Problem:
Return the line containing "### has_medium" and every line after it through the end of the entries below, with no other lines.

===============

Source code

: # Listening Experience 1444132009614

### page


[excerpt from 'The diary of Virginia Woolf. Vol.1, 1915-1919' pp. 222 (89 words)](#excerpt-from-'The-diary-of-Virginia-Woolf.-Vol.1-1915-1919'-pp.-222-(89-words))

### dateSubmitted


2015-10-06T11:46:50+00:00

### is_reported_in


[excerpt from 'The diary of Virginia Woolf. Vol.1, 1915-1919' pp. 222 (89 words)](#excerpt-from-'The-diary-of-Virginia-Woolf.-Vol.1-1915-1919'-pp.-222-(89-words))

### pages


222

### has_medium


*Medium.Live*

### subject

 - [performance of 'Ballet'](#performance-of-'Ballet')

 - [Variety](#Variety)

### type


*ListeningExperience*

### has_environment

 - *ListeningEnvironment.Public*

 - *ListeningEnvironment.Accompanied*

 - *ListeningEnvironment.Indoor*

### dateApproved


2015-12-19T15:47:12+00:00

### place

===============

Task answer:
### has_medium


*Medium.Live*

### subject

 - [performance of 'Ballet'](#performance-of-'Ballet')

 - [Variety](#Variety)

### type


*ListeningExperience*

### has_environment

 - *ListeningEnvironment.Public*

 - *ListeningEnvironment.Accompanied*

 - *ListeningEnvironment.Indoor*

### dateApproved


2015-12-19T15:47:12+00:00

### place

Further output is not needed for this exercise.